→ **Set of tasks**:
A) In the interview on EHR adoption, what does Dan Riskin say natural language processing can do with the clinical record?
B) Please carry on the interview on EHR adoption from its last sentence.

No one can reasonably deny that EHR adoption and meaningful use participation have been a struggle. From the patchwork of health IT systems that need to be wrangled and replaced to the payment reforms piggybacking on a revolution in how providers and lawmakers view quality care, the healthcare landscape is changing at a lightning pace, and it’s not always easy to keep up. Dan Riskin, MD, CEO and Co-Founder of Health Fidelity, believes there’s a lot of work to be done in order to improve the provider experience and the patient’s outcomes, both of which rely on making better use of technology and the data it produces.
What needs to be improved about the healthcare experience?
I think it’s tough out there for providers. The government has forced a huge spend on infrastructure, and the providers haven’t seen a lot of benefit. All they have today is a decent input tool, which is the EHR. But they don’t have tools to help them to improve care, reduce costs, or have a better experience. When you look at individual stakeholders, the patient wants better outcomes. The doctor wants a better experience in delivering care.
That translates to a bit of better outcomes and a bit of just workflow, which is all front-end energy put into the system. So the doctor right now spends a very long time using templates and drop-downs and click boxes to try to get information into the system, and it’s a horrible experience.
How can organizations change the way they’re dealing with data?
We have a number of tools coming down the pike to make better use of the clinical record. Natural language processing (NLP) can take that broad, unstructured text and make it usable. Ontologies make the information coded and make it look a lot like claims data, actually. Data mining and other analytics show the health system what they should be doing and what can be done better than what they can do manually. So that combination is really becoming best practices. Right now you only see it in the top few health systems, but I think there’s broad agreement that this will diffuse over time to the less-funded or systems with less expertise.

→ **Data**:

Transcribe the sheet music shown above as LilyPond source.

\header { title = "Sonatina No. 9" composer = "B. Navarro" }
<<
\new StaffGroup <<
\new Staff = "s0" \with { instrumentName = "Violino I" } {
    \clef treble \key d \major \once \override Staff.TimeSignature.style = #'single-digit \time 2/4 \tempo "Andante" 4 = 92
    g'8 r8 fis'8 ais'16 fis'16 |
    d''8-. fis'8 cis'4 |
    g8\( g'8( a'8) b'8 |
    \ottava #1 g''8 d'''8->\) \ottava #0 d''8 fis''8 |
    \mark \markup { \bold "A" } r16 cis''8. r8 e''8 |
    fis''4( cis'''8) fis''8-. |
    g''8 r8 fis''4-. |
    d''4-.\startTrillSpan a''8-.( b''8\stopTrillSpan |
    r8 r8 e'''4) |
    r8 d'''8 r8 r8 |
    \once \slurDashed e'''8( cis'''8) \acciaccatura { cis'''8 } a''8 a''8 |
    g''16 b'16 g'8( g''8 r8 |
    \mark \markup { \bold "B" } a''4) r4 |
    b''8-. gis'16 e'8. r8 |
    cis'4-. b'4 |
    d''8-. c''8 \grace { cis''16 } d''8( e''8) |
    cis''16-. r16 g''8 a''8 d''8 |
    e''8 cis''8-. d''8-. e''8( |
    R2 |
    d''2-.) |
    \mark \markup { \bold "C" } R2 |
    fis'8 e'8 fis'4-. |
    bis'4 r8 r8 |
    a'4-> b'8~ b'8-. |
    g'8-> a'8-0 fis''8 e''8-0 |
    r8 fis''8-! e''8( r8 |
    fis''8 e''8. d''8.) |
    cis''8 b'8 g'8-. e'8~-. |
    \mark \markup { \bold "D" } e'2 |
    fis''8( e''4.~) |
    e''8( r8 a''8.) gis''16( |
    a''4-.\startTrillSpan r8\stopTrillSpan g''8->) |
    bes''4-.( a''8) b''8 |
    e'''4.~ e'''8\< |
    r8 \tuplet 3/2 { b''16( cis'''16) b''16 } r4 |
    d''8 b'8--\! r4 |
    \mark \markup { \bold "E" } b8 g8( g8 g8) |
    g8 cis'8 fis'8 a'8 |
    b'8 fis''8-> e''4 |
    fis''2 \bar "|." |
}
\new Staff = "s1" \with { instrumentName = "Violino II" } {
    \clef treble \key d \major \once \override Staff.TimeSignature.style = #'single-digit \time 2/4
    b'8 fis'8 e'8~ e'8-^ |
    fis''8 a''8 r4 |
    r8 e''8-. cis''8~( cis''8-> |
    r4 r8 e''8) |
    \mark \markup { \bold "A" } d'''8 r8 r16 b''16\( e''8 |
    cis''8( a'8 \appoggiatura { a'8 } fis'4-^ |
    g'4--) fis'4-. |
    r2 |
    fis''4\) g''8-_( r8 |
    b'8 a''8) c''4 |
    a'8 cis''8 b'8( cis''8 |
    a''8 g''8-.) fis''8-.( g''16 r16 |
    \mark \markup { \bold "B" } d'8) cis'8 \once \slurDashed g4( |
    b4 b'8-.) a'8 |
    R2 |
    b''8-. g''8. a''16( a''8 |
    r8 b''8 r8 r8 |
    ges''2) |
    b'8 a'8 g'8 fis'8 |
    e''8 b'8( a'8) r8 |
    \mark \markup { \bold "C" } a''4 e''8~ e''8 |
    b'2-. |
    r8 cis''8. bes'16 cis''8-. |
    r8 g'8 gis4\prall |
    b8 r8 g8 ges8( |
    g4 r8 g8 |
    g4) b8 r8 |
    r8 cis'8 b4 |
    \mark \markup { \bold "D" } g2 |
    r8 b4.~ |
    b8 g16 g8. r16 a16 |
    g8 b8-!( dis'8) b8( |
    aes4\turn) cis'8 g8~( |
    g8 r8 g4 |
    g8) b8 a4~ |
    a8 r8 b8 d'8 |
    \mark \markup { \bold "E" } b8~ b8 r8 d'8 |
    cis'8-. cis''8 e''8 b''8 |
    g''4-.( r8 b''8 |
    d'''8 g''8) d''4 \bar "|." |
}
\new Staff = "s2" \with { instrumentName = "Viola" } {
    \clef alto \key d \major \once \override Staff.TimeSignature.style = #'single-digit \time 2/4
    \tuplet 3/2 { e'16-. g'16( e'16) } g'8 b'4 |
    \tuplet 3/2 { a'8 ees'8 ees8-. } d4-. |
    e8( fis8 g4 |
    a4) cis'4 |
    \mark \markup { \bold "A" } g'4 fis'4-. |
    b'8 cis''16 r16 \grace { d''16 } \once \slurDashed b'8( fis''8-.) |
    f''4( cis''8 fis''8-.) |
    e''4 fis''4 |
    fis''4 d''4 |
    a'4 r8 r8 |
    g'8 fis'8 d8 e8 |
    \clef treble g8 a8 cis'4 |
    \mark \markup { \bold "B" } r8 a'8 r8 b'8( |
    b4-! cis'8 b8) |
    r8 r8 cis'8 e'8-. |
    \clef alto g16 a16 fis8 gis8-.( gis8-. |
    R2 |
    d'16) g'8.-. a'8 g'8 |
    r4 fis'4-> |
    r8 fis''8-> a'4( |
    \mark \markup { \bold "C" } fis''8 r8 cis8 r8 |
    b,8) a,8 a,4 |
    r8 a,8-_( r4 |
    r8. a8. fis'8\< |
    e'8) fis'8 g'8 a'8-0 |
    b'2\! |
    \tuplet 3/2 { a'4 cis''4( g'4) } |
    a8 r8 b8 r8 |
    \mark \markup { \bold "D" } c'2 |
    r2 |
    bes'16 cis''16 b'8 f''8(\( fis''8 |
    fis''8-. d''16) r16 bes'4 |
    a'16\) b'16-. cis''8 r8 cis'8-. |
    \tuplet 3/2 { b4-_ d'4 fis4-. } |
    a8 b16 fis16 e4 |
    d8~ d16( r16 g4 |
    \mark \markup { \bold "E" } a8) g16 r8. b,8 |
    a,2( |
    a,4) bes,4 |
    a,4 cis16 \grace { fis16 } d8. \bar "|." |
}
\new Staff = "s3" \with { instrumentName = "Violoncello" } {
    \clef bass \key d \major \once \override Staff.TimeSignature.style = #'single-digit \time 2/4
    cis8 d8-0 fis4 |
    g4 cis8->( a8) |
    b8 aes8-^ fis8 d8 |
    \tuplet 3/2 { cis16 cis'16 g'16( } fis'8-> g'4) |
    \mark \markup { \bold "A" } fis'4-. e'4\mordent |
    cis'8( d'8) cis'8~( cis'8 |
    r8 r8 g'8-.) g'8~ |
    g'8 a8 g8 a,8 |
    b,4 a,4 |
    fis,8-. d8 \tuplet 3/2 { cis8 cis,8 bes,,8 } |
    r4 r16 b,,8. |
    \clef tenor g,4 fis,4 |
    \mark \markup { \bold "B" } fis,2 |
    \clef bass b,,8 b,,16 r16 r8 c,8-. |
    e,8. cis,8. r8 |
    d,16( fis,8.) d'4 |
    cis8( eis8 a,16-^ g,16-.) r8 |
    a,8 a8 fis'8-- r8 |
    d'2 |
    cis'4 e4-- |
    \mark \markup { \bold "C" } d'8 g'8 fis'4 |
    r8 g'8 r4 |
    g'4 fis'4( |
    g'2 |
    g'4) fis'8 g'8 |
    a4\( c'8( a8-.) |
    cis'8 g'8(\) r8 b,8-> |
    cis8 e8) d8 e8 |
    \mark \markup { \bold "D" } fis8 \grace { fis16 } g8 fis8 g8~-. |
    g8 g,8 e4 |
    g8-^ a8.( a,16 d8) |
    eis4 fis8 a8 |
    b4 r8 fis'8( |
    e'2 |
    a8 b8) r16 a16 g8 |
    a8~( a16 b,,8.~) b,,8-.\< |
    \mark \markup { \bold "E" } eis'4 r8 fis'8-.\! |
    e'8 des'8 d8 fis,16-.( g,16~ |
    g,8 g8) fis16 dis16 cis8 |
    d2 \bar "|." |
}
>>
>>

→ **Answer section**:
A) It can take broad, unstructured text and make it usable.

B)
What have we learned from meaningful use so far?
The lessons we’re learning from meaningful use are related to the mistakes of the past, and the sins we committed when we thought we knew what we were doing with data over the last decade. Meaningful use is just a patch to fix all the things that happened when we allowed hundreds of EHRs, and allowed them to store information in fields that were poorly labeled and database structures that were poorly aligned. When we allowed that to happen, we undermined the future of healthcare data. So now, how can we improve that? There are two parts to that question: quality and interoperability. That’s the interoperability piece.
The quality piece is slightly different. The quality piece says that we really don’t know how to represent quality yet, and we’re trying to learn. That’s actually incredibly powerful. We’re trying to break new ground. If we can represent quality well, then we can start to improve it. The meaningful use goals are kind of minimal, but they’re broad. They’re intended for a wide audience. If you look at the smaller health centers, they’re just barely able to get close to meeting them, and they’ll do that through minimal infrastructure like their EHRs. If you look at the top health systems, they’ve gone well beyond them, and they’re doing it through their data warehouse. They figured out the fifteen quality measures a long time ago, and now they’re on to thirty or fifty of them. So there’s this broad spectrum.
Are accountable care organizations (ACOs) a helpful solution?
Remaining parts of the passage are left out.